— DATA FOR ANALYSIS —
◆ ◆ ◆ ◆ ◆ ◆ ◆
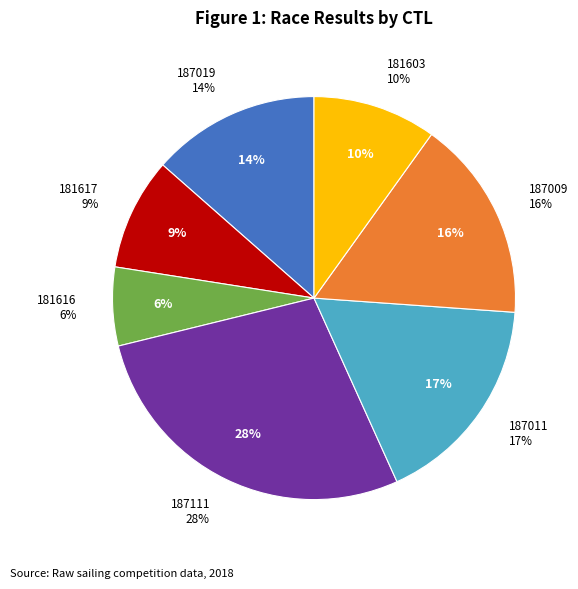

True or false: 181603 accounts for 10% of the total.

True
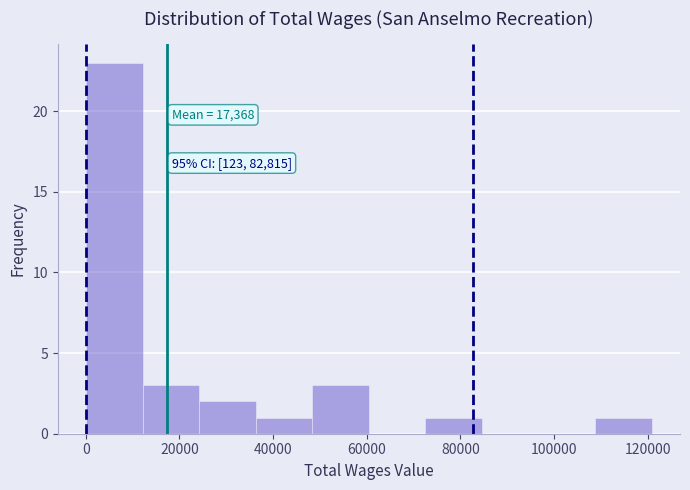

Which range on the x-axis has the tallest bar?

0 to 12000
◆ ◆ ◆ ◆ ◆ ◆ ◆
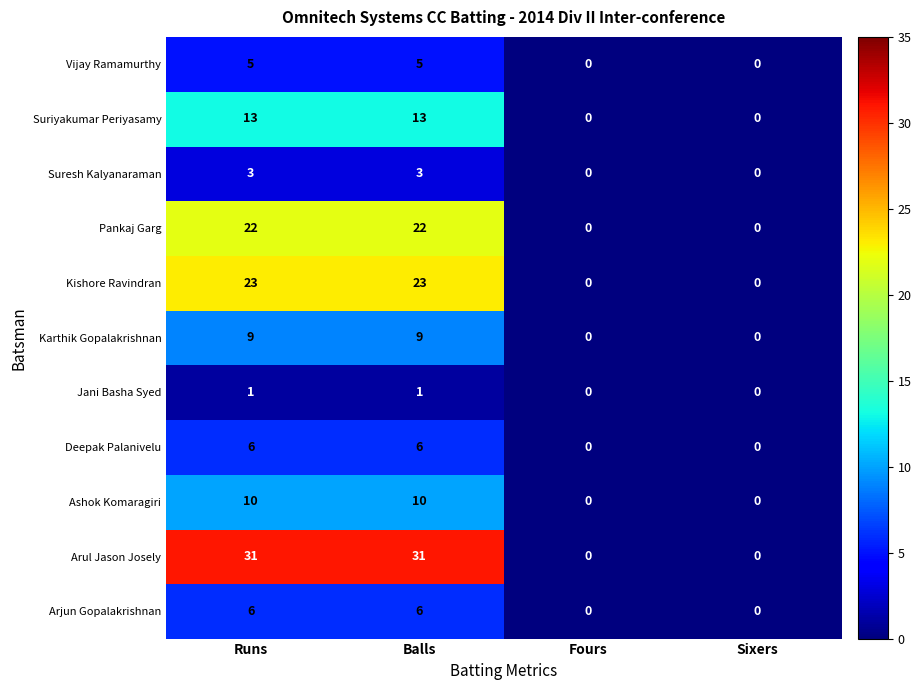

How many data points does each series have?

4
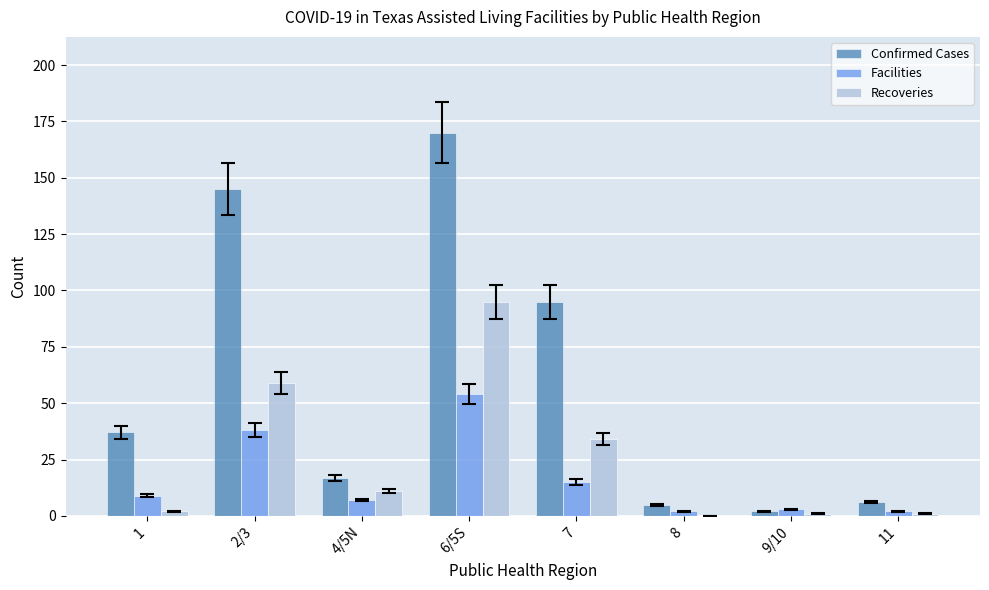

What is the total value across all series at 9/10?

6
◆ ◆ ◆ ◆ ◆ ◆ ◆
— JOB ITEM —
Collect every line from the entries above that contains the word "True" in exactly that case. A line that has the word only in different capitalization does not count.

— SOLUTION —
True or false: 181603 accounts for 10% of the total.
True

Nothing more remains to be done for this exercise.